DOCUMENT PASSAGE.
Epoxy resins are well-known materials in the field of insulation systems for heavy electric equipment, such as mold-type transformers, current transformers (CT), potential transformers (PT), metering out-fit (MOF), and gas insulated switchgears (GIS) [1-3], because they have good mechanical and thermal properties as well as excellent electrical properties. In the last two decades, the rapid development of epoxy-based composites in electric applications has been achieved to give the epoxy resins much higher electrical performance with lower cost. Usually, they have been used by loading micro-sized inorganic particles, typically around 65~80 wt% in order to achieve the same low level thermal expansion as the copper of an aluminum conductor that avoids the exfoliating between the epoxy casting part and the conductor. This is because many electric apparatus are operated under various heat-cycle of outside environmental temperature [4].

Switchgears are used to control, protect and isolate electrical equipment by combining electrically disconnected switches, fuses or circuit breakers. By the early 20th century, a switchgearlineup would be a metal-enclosed structure with electrically operated switching elements, using oil circuit breakers. Today, oilfilled equipment has largely been replaced by air-blast, vacuum, or SF₆ equipment, allowing large currents and power levels to be safely controlled by automatic equipment. SF₆ is an alternative to other conventional insulating and quenching media, such as oil and air. The use of SF₆ gas considerably increases, in some applications, the efficient utilization of resources in energy transmission and distribution with respect to technology, finances and personnel [5,6]. An overall evaluation considering all ecological, economic, safety and technological aspects has proven that SF₆ is still an excellent choice as an insulating medium [7,8]. The existing SF₆ technology in the field of energy transmission and distribution is the result of decades of optimization and essentially contributes to the further development of economically efficient power distribution.

DATASET RECORDS.
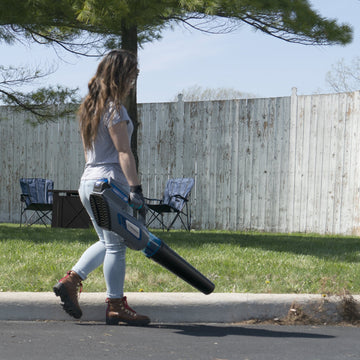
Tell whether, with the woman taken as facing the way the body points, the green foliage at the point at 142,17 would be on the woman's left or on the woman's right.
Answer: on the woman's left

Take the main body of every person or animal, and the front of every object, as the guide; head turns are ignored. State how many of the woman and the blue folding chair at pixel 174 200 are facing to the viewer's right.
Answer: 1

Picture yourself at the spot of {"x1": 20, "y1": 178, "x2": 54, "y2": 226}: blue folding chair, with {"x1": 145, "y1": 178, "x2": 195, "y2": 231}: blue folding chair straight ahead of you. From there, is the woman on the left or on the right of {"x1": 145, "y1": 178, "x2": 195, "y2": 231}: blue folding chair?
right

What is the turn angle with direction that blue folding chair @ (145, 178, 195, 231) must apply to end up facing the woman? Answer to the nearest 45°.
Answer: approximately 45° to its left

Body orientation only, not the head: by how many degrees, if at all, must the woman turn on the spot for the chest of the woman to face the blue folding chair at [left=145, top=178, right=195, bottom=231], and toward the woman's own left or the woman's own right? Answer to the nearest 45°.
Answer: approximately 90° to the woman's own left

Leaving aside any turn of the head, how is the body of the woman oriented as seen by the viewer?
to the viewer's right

WHAT YOU WILL DO. Carry on the passage about epoxy insulation and SF₆ switchgear, picking up right after its final sentence.

ANSWER TO THE EXERCISE.
In general, pure SF₆ is chemically inert: it cannot, therefore, cause corrosion. However, in the presence of moisture, however, the primary and secondary decomposition products of sulphur hexafluorideform corrosive electrolytes may cause damage and operational failure, particularly in electrical equipment. Therefore, silica particles and a silane coupling agent were corroded. As a result, alumina was used in the SF₆ type switchgear materials.

In this study, epoxy/micro-sized alumina composite was prepared, and then an electrical insulation breakdown test and tensile test were carried out and the data were estimated by Weibull statistical analysis [9]. Nano-sized alumina was also incorporated into the epoxy/micro-sized alumina composite and its electrical and mechanical properties were studied.

A commercial solid, unmodified bisphenol A type based epoxy resin was used whose trade name was AralditeB46 (Huntsman International LLC.). Its epoxy equivalent weight was 2.30~2.45 eq./kg and the viscosity was 650~850 mPa·s at 120℃. Its melting range was 35~50℃. A carboxylic acid anhydride based curing agent was used whose grade name was HT 901 (Huntsman International LLC.). Its melting range was 128~132℃ and the acid content was ≤3. In addition, the accelerator was benzyl-dimethyl amine (BDMA) purchased from Kukdo Chem. Co. Its viscosity was ≤ 300 mPa·s at 120℃. Micro-sized alumina with an average particle size of 5.0 μm was purchased from Sibelco Korea. Its product name was SA-0109. Nano-sized alumina with an average particle size of 30 nm was purchased from Sukgyung AT Co., Korea. Its product name was SG-ALO30. In order to modify the surface characteristics of nano-sized alumina, glycerol diglycidyl ether (GDE) was used. GDE was purchased from Sigma - Aldrich Co.

In the first step, solid type epoxy base resin (30 g) was solved in toluene (100 g) at 80℃ and GDE (0.3, 0.9 or 1.5 g, respectively) was also solved in the toluene. Subsequently, nano-sized alumina (3 g) was poured into the toluene and the mixture was mixed using the homogenizer at 10,000 rpm for 3 hr together with a 500W probe-type ultrasonic processor (VC 505, Sonics & Materials Inc.) at a frequency of 20 kHz in order to disperse the nanosized alumina into the epoxy resin. Then toluene was removed from the epoxy/nano-sized alumina composite using a vacuum oven at 80℃ for 24 hr. The dried epoxy/nano-sized alumina was stored in a desiccator.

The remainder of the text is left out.